Would it though? It's just vans on tracks instead of roads.

It's not going to be more energy efficient with individually powered cabs. It's not going to be more convenient unless your origin and destination are near a station. It's not going to be more time efficient because of the extra distance getting to and from tracks and because you aren't going to drive highway speeds in tiny self-balancing cars on old rails, especially when passing cars going the opposite direction. It's not going to be more cost efficient because it's more total moving parts requiring maintenance per person per trip.

It sounds like they are solving the problem of turning around only for terminal stations. This might make sense for trains that carry many people, but if you're making cars on tracks there is no good solution. If you need to spend money on a system that turns the cabs around, then you either spend more money installing those systems at most stations or you spend money maintaining cabs that are driving around empty. Either way, cars on roads are cheaper.

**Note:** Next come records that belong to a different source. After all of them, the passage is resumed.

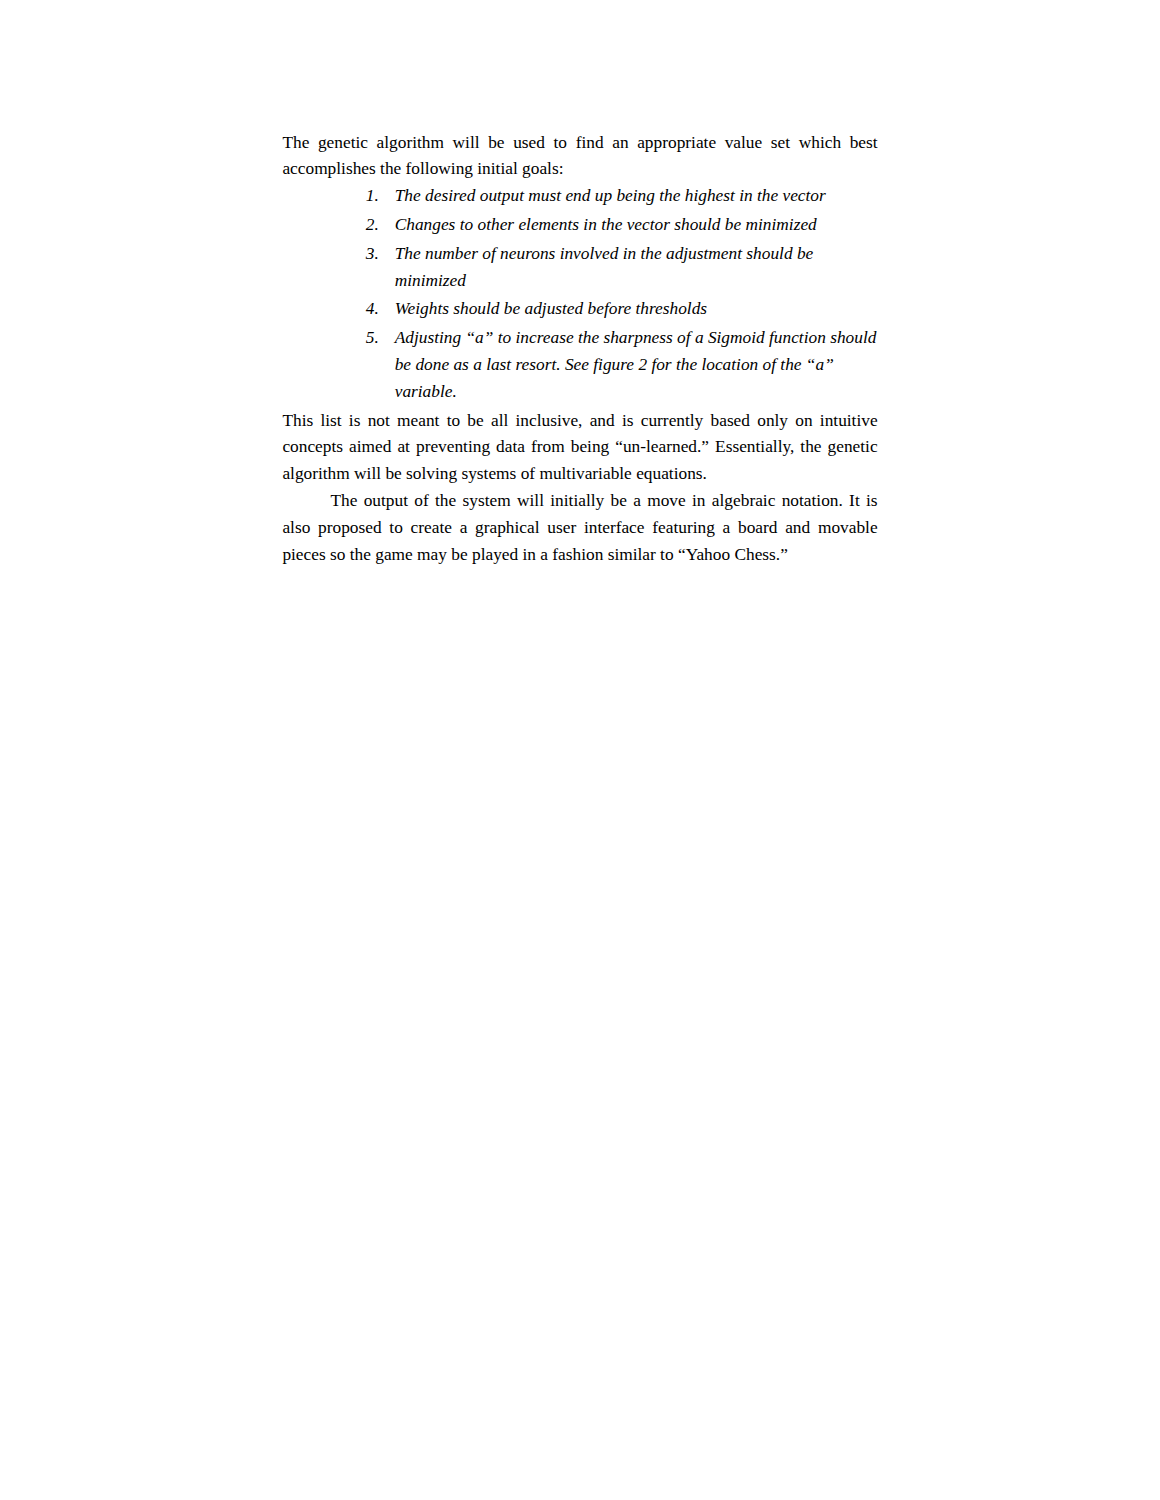The genetic algorithm will be used to find an appropriate value set which best accomplishes the following initial goals:
The desired output must end up being the highest in the vector
Changes to other elements in the vector should be minimized
The number of neurons involved in the adjustment should be minimized
Weights should be adjusted before thresholds
Adjusting “a” to increase the sharpness of a Sigmoid function should be done as a last resort. See figure 2 for the location of the “a” variable.
This list is not meant to be all inclusive, and is currently based only on intuitive concepts aimed at preventing data from being “un-learned.” Essentially, the genetic algorithm will be solving systems of multivariable equations.
The output of the system will initially be a move in algebraic notation. It is also proposed to create a graphical user interface featuring a board and movable pieces so the game may be played in a fashion similar to “Yahoo Chess.”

They say it's good for people who don't want to wait for public transit, but they don't say how this solves that problem. With public transit, you know when the train will be there. With this, unless they have a way for the cabs to wait at the station without blocking other cabs going the same direction, you have to wait for a cab to come and you can't time your trip to the station around when the cab will be there. Maybe they have one? It would be a disaster if you wanted to get on from near the middle and needed to wait for either a cab that has already been vacated to come or for a cab to come all the way from the start of the track.

i_am_not_a_robot ,

If your options are waiting at the station up to 2 hours for a pod or waiting anywhere else 3 hours for a train, are the pods better?

i_am_not_a_robot ,

Linux has had LDAP and other ways to use the same credentials across multiple machines since forever ago.

i_am_not_a_robot ,

That sounds like Cloudflare is giving you certificates intended only to be used for talking to Cloudflare.

You might be able to do it if Cloudflare sends a different SNI. It's probably better if you get real certificates from Let's Encrypt and just use those.

i_am_not_a_robot ,

Why now? Other people have been profiting off of your Stack Overflow answers for years. This is nothing new.

i_am_not_a_robot ,

That's not what I mean. When you contribute content to Stack Exchange, it is licensed CC BY-SA. There are websites that scrape this content and rehost it, or at least there used to be. I've had a problem before where all the search results were unanswered Stack Overflow posts or copies of those posts on different sites. Maybe similar to Reddit they restricted access to the data so they could sell it to AI companies.

i_am_not_a_robot ,

Some bad still ISPs don't provide IPv6 connectivity. (Verizon)

i_am_not_a_robot ,

They don't allocate you a prefix. The website says they give you 5 addresses.

i_am_not_a_robot ,

Well less than 30 minutes at a time is good because the Vision Pro battery only lasts around two hours and you can't swap batteries without turning it off.

You can do a lot of things with the Vision Pro that you can't do with other headsets, but I don't understand why anybody would want to manage their calendar events in VR, and it seems like there are a lot more things that you would want to do with the Vision Pro that you can't. If it were really an AR device like a modern Google Glass it would make sense, but with that form factor and a battery life of two hours it can't really become part of you like that.

i_am_not_a_robot ,

You can, but few people will. It's not the image Apple wants the device to have. In their promotional videos, the people are constantly wearing the headset and never plugged in.